If you don’t already have Ener-G egg replacer in stock, try the below “wonderful vegan waffles” posted by Mercy for Animals , which also work as a pancake batter. As with the “healthful waffles” recipe on this site, add a tablespoon or two of canola oil if you prefer a slightly richer flavor. I usually replace at least half of the water with soymilk or almond milk. They have a slighly different texture that incorporates oatmeal with the flour and utilizes a banana base. Also, you can simply omit the cinnamon and nutmeg if you prefer a neutral waffle, or you can add a little ginger if you prefer additional “zing.” Others have posted the same recipe with additonal tips.

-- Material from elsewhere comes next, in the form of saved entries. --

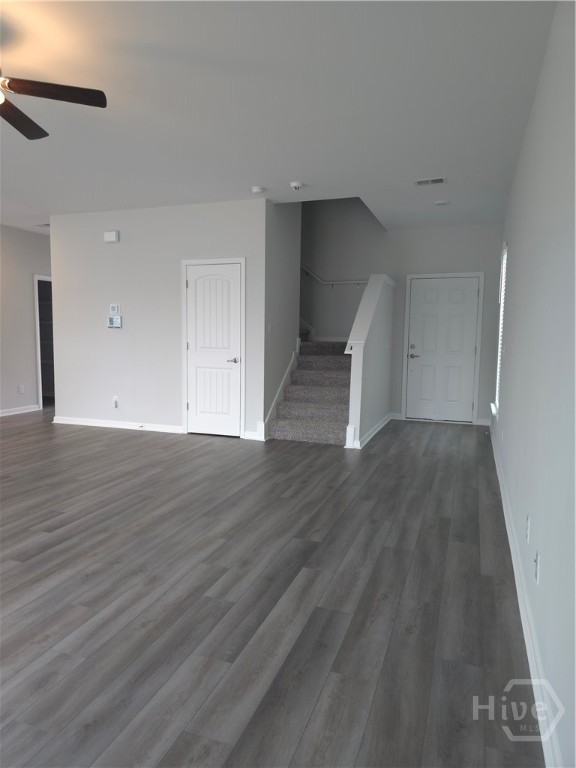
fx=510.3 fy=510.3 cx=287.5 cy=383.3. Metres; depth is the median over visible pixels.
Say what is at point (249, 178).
ceiling
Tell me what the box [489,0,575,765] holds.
right wall
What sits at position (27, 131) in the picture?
ceiling fan
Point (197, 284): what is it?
closet door
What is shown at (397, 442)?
floor
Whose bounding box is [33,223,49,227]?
ceiling vent
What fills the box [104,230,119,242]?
door chime
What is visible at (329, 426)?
staircase
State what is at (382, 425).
baseboard
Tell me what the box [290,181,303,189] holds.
smoke detector
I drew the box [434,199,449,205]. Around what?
ceiling light
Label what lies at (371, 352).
stair half wall
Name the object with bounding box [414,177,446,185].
ceiling vent
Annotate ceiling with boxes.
[0,0,558,232]
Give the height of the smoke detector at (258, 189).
0.043 m
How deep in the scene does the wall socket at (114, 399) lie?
6.55 m
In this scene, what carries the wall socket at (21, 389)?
attached to the left wall at (30, 296)
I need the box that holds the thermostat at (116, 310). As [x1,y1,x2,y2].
[109,303,120,313]
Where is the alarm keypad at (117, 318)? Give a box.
[107,315,121,327]
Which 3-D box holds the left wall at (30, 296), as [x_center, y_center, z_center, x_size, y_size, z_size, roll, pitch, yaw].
[-4.835,-0.736,5.564,0.121,2.763,8.315,3,6,20]
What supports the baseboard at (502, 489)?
attached to the right wall at (513, 258)
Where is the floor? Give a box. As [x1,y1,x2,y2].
[0,408,546,767]
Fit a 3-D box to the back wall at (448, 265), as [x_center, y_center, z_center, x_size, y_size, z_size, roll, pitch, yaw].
[0.398,-2.085,7.768,5.449,5.101,0.136,3,6,20]
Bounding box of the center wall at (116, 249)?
[49,197,266,442]
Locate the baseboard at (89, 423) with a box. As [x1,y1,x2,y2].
[54,416,182,432]
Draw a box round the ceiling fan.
[0,72,107,139]
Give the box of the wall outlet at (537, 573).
[534,551,540,583]
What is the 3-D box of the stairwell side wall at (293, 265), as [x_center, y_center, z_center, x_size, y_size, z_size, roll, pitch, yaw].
[-0.077,-1.970,6.408,0.128,5.135,1.296,3,6,20]
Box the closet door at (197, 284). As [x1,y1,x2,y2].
[184,261,242,438]
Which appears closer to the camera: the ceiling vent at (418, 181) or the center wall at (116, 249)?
the ceiling vent at (418, 181)
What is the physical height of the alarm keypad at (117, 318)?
0.148 m
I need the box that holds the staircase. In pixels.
[267,339,352,444]
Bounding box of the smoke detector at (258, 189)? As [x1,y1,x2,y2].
[251,186,265,193]
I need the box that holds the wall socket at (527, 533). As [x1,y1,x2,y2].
[525,514,530,542]
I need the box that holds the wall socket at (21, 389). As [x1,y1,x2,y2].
[18,384,24,393]
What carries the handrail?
attached to the back wall at (448, 265)
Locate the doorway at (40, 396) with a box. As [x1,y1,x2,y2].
[33,275,53,407]
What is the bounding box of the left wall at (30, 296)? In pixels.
[0,224,51,415]
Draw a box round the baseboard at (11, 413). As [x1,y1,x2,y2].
[0,404,39,415]
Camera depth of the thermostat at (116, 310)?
6.40 m
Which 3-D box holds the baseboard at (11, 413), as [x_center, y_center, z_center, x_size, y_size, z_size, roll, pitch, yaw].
[-5.029,0.649,5.073,0.020,0.093,6.379,3,6,20]
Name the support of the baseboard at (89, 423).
attached to the center wall at (116, 249)
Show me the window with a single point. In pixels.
(497, 379)
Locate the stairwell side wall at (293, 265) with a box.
[263,198,301,439]
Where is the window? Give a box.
[492,241,508,416]
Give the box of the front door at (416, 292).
[405,274,479,424]
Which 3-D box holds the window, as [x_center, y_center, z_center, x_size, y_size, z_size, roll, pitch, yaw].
[2.388,-0.597,5.642,0.113,1.826,0.816,3,6,20]
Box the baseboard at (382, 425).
[347,413,393,448]
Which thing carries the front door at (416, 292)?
in the back wall at (448, 265)
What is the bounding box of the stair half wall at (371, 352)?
[345,273,396,449]
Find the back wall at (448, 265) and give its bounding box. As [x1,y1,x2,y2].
[296,204,501,428]
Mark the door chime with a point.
(109, 234)
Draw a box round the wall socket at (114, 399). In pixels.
[112,396,118,407]
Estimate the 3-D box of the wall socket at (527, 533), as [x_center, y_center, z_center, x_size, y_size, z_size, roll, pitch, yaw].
[1.119,0.674,2.382,0.008,0.117,0.070,3,6,20]
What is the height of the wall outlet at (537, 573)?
0.117 m
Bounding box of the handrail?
[300,264,367,286]
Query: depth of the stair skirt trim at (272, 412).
6.57 m
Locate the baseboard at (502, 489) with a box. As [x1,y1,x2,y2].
[488,425,562,767]
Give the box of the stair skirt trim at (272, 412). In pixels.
[259,340,300,438]

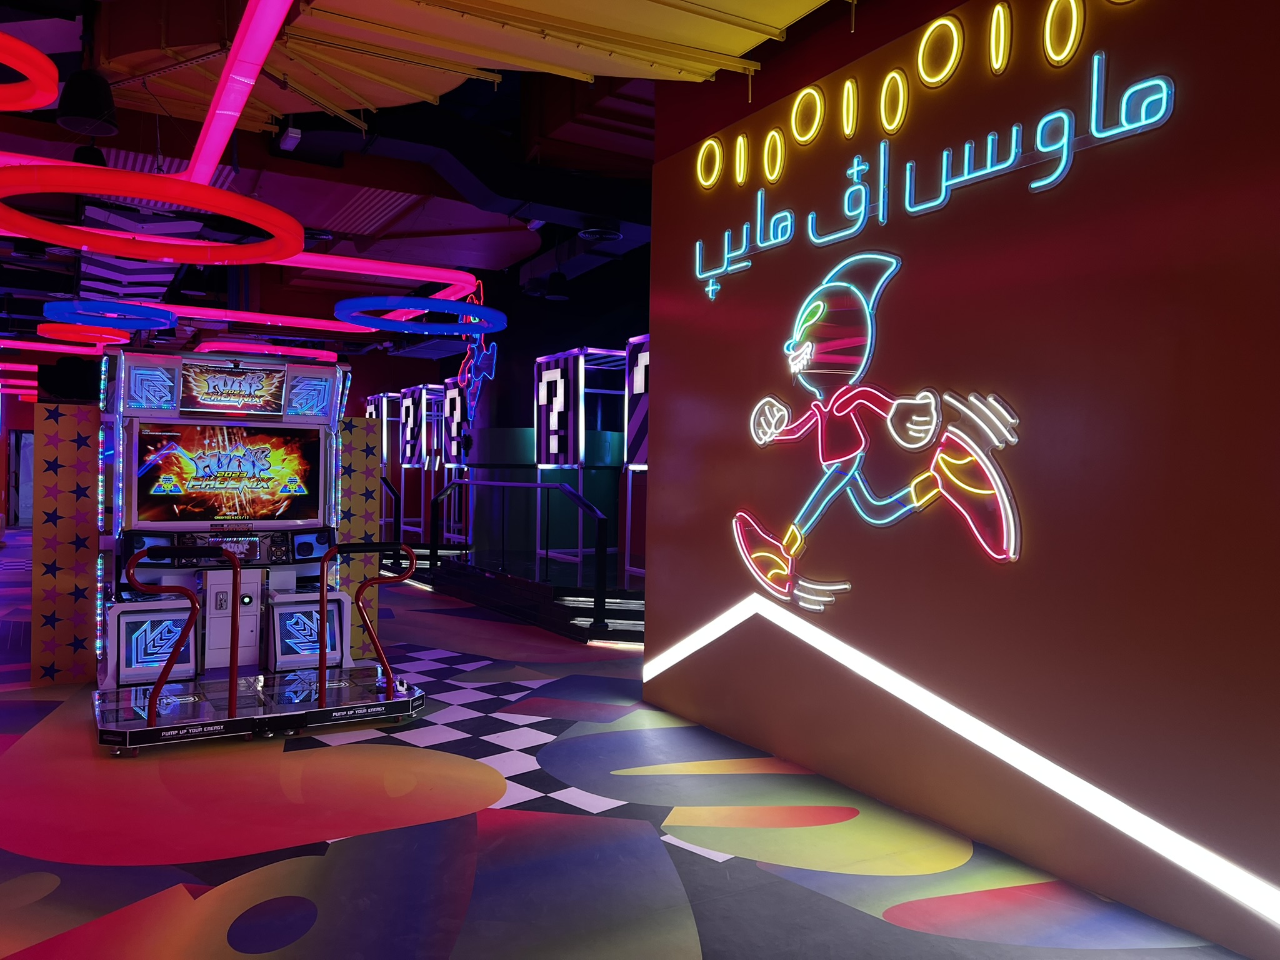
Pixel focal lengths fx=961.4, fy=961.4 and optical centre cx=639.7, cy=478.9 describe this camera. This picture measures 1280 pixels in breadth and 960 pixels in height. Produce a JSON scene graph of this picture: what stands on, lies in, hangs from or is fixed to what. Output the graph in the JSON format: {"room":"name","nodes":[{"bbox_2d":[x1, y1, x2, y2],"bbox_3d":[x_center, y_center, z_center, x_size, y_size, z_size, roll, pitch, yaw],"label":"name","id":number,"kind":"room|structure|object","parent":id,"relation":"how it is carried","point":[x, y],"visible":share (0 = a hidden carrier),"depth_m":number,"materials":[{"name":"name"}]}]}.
{"room":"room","nodes":[
{"label":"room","id":0,"kind":"room"},
{"bbox_2d":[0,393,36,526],"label":"far wall","id":1,"kind":"structure","parent":0,"point":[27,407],"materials":[{"name":"red paint"}]},
{"bbox_2d":[6,430,34,525],"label":"door","id":2,"kind":"structure","parent":1,"relation":"in","point":[14,512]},
{"bbox_2d":[0,0,866,351],"bbox_3d":[-3.316,-2.301,8.065,9.456,0.470,17.062,1,1,-31],"label":"ceiling","id":3,"kind":"structure","parent":0,"point":[38,321],"depth_m":6.34,"materials":[{"name":"paint"}]},
{"bbox_2d":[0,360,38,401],"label":"light strip","id":4,"kind":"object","parent":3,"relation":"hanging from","point":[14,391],"visible":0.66,"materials":[{"name":"pink plastic"}]},
{"bbox_2d":[0,30,59,113],"bbox_3d":[-2.763,-1.819,3.480,1.132,0.699,1.104,1,1,-31],"label":"ring light","id":5,"kind":"object","parent":3,"relation":"hanging from","point":[38,100],"visible":1,"depth_m":3.66,"materials":[{"name":"red plastic"}]},
{"bbox_2d":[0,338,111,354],"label":"light strip","id":6,"kind":"object","parent":3,"relation":"hanging from","point":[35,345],"visible":0.84,"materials":[{"name":"pink plastic"}]},
{"bbox_2d":[34,321,135,344],"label":"ring light","id":7,"kind":"object","parent":3,"relation":"hanging from","point":[54,326],"visible":0.93,"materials":[{"name":"red plastic"}]},
{"bbox_2d":[55,69,118,135],"bbox_3d":[-2.685,-1.930,4.691,0.279,0.468,0.286,1,1,-31],"label":"ceiling speaker","id":8,"kind":"object","parent":3,"relation":"hanging from","point":[96,111],"visible":0.99,"depth_m":4.62,"materials":[{"name":"black"}]},
{"bbox_2d":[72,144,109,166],"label":"spotlight","id":9,"kind":"object","parent":3,"relation":"hanging from","point":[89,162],"visible":0.52,"depth_m":5.68,"materials":[{"name":"black"}]},
{"bbox_2d":[41,300,176,331],"bbox_3d":[-5.436,-1.978,9.862,1.200,0.730,1.172,1,1,-31],"label":"ring light","id":10,"kind":"object","parent":3,"relation":"hanging from","point":[149,321],"visible":0.95,"depth_m":9.75,"materials":[{"name":"blue plastic"}]},
{"bbox_2d":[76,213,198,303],"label":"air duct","id":11,"kind":"object","parent":3,"relation":"hanging from","point":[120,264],"visible":0.52,"depth_m":8.75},
{"bbox_2d":[0,161,303,261],"bbox_3d":[-2.751,-1.822,5.358,1.657,0.931,1.606,1,1,-31],"label":"ring light","id":12,"kind":"object","parent":3,"relation":"hanging from","point":[83,189],"visible":0.99,"depth_m":5.20,"materials":[{"name":"red plastic"}]},
{"bbox_2d":[183,0,292,186],"bbox_3d":[-1.928,-1.921,4.601,0.156,0.162,5.187,1,1,-31],"label":"light strip","id":13,"kind":"object","parent":3,"relation":"hanging from","point":[242,100],"visible":0.98,"depth_m":4.55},
{"bbox_2d":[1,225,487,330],"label":"light strip","id":14,"kind":"object","parent":3,"relation":"hanging from","point":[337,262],"visible":0.73,"depth_m":9.20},
{"bbox_2d":[190,338,340,361],"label":"ring light","id":15,"kind":"object","parent":3,"relation":"hanging from","point":[324,359],"visible":0.77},
{"bbox_2d":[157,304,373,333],"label":"light strip","id":16,"kind":"object","parent":3,"relation":"hanging from","point":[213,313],"visible":0.78,"depth_m":11.47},
{"bbox_2d":[277,125,302,150],"bbox_3d":[-2.084,-2.098,5.733,0.096,0.245,0.186,1,1,-31],"label":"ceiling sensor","id":17,"kind":"object","parent":3,"relation":"hanging from","point":[290,130],"visible":0.98,"depth_m":5.69,"materials":[{"name":"white"}]},
{"bbox_2d":[333,295,506,333],"bbox_3d":[-1.979,-1.927,8.855,1.554,0.966,1.504,1,1,-31],"label":"ring light","id":18,"kind":"object","parent":3,"relation":"hanging from","point":[425,332],"visible":0.97,"depth_m":8.68,"materials":[{"name":"blue plastic"}]},
{"bbox_2d":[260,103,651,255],"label":"air duct","id":19,"kind":"object","parent":3,"relation":"hanging from","point":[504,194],"visible":0.67,"depth_m":6.75,"materials":[{"name":"black"}]},
{"bbox_2d":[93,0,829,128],"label":"ceiling panel","id":20,"kind":"object","parent":3,"relation":"hanging from","point":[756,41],"visible":0.95,"depth_m":4.44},
{"bbox_2d":[451,329,498,425],"bbox_3d":[-1.843,-1.157,10.670,0.236,1.251,1.051,1,1,-31],"label":"neon sign","id":21,"kind":"object","parent":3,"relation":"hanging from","point":[483,356],"visible":0.9,"depth_m":10.63,"materials":[{"name":"blue"}]},
{"bbox_2d":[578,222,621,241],"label":"ceiling speaker","id":22,"kind":"object","parent":3,"relation":"attached to","point":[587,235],"visible":0.97,"depth_m":7.13,"materials":[{"name":"black"}]},
{"bbox_2d":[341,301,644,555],"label":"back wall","id":23,"kind":"structure","parent":0,"point":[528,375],"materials":[{"name":"paint"}]},
{"bbox_2d":[0,535,1249,959],"bbox_3d":[-3.914,1.180,7.258,7.991,0.109,19.679,1,1,-31],"label":"floor","id":24,"kind":"structure","parent":0,"point":[867,920],"depth_m":3.27,"materials":[{"name":"plastic"}]},
{"bbox_2d":[32,400,103,685],"bbox_3d":[-3.261,0.367,5.514,0.353,1.610,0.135,1,1,-31],"label":"panel","id":25,"kind":"object","parent":24,"relation":"on","point":[51,447],"visible":0.83,"depth_m":5.45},
{"bbox_2d":[92,346,427,752],"bbox_3d":[-2.029,0.262,5.043,1.439,1.866,1.515,1,1,-31],"label":"arcade machine","id":26,"kind":"object","parent":24,"relation":"on","point":[292,474],"visible":0.97,"depth_m":5.03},
{"bbox_2d":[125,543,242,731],"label":"handrail","id":27,"kind":"object","parent":26,"relation":"attached to","point":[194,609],"visible":0.99,"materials":[{"name":"red metal"}]},
{"bbox_2d":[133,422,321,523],"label":"screen","id":28,"kind":"object","parent":26,"relation":"attached to","point":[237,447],"visible":0.98,"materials":[{"name":"multicoloured glass"}]},
{"bbox_2d":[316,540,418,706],"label":"handrail","id":29,"kind":"object","parent":26,"relation":"attached to","point":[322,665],"visible":0.99,"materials":[{"name":"metal"}]},
{"bbox_2d":[338,415,383,659],"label":"panel","id":30,"kind":"object","parent":24,"relation":"on","point":[372,522],"visible":0.48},
{"bbox_2d":[379,541,647,646],"bbox_3d":[-1.025,1.016,10.774,3.007,0.392,7.066,1,1,-31],"label":"stage platform","id":31,"kind":"object","parent":24,"relation":"on","point":[589,617],"visible":0.5,"depth_m":8.82,"materials":[{"name":"black"}]},
{"bbox_2d":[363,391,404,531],"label":"booth","id":32,"kind":"object","parent":31,"relation":"on","point":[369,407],"visible":0.47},
{"bbox_2d":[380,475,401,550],"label":"handrail","id":33,"kind":"object","parent":31,"relation":"attached to","point":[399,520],"visible":0.37,"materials":[{"name":"black metal"}]},
{"bbox_2d":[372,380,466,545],"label":"booth","id":34,"kind":"object","parent":31,"relation":"on","point":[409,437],"visible":0.66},
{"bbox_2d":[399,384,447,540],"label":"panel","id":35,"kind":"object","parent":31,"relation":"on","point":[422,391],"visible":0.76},
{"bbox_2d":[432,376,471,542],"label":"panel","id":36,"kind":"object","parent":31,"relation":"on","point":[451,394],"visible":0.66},
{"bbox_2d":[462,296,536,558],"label":"column","id":37,"kind":"structure","parent":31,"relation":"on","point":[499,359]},
{"bbox_2d":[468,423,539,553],"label":"wall panel","id":38,"kind":"object","parent":31,"relation":"on","point":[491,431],"visible":0.52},
{"bbox_2d":[430,471,612,626],"bbox_3d":[-1.291,0.527,9.203,0.080,1.198,3.651,1,1,-31],"label":"handrail","id":39,"kind":"object","parent":31,"relation":"attached to","point":[539,485],"visible":0.95,"depth_m":8.39,"materials":[{"name":"metal"}]},
{"bbox_2d":[533,345,628,570],"bbox_3d":[-0.416,-0.271,9.659,0.946,2.046,1.156,1,1,-31],"label":"booth","id":40,"kind":"object","parent":31,"relation":"on","point":[542,399],"visible":0.84,"depth_m":9.39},
{"bbox_2d":[624,334,649,578],"bbox_3d":[0.374,-0.233,8.255,0.721,2.055,1.061,1,1,-31],"label":"booth","id":41,"kind":"object","parent":31,"relation":"on","point":[634,391],"visible":0.31,"depth_m":8.36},
{"bbox_2d":[638,0,1279,959],"bbox_3d":[1.601,-0.430,2.943,0.244,3.489,5.304,1,1,-31],"label":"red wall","id":42,"kind":"structure","parent":0,"point":[754,272],"depth_m":3.25,"materials":[{"name":"red paint"}]},
{"bbox_2d":[733,245,1021,609],"bbox_3d":[0.876,-0.210,3.863,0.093,1.447,1.555,1,1,-31],"label":"wall sign","id":43,"kind":"object","parent":42,"relation":"attached to","point":[775,571],"visible":0.99,"depth_m":3.80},
{"bbox_2d":[688,1,1174,300],"bbox_3d":[0.949,-1.287,3.874,0.037,0.707,2.491,1,1,-31],"label":"neon sign","id":44,"kind":"object","parent":42,"relation":"attached to","point":[1055,57],"visible":0.98,"depth_m":3.58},
{"bbox_2d":[635,586,1279,922],"bbox_3d":[1.183,0.869,3.363,0.009,0.568,4.215,1,1,-31],"label":"light strip","id":45,"kind":"object","parent":42,"relation":"attached to","point":[730,625],"visible":0.97,"depth_m":3.22,"materials":[{"name":"white plastic"}]}
]}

I find that these, like other banana-based waffles, need a slightly longer cook time so they’re not “mushy” in the center–but they’re still very tasty. Using a potato masher to mash the bananas very well seems to help, and the oats help to provide additional structure and binding.
Mix together the mashed banana and water. Add dry ingredients and mix, leaving lumps in the batter. Cook on a waffle iron, according to the manufacturer’s instructions.
The batter also works well for pancakes, and is especially tasty when you add small berries (blueberries, raspberries, blackberries, etc.) to the mix. To make pancakes, pour 1/2 cup of batter into a hot, lightly oiled frying pan. When bubbles rise through the middle of the pancake and break on the top, flip the pancake and cook until browned underneath. (Note: Test the pan before cooking the pancakes by throwing a few drops of water onto it. If the water jumps around and then disappears, the pan is at the correct temperature.)
Top with margarine, syrup, fruits, or preserves.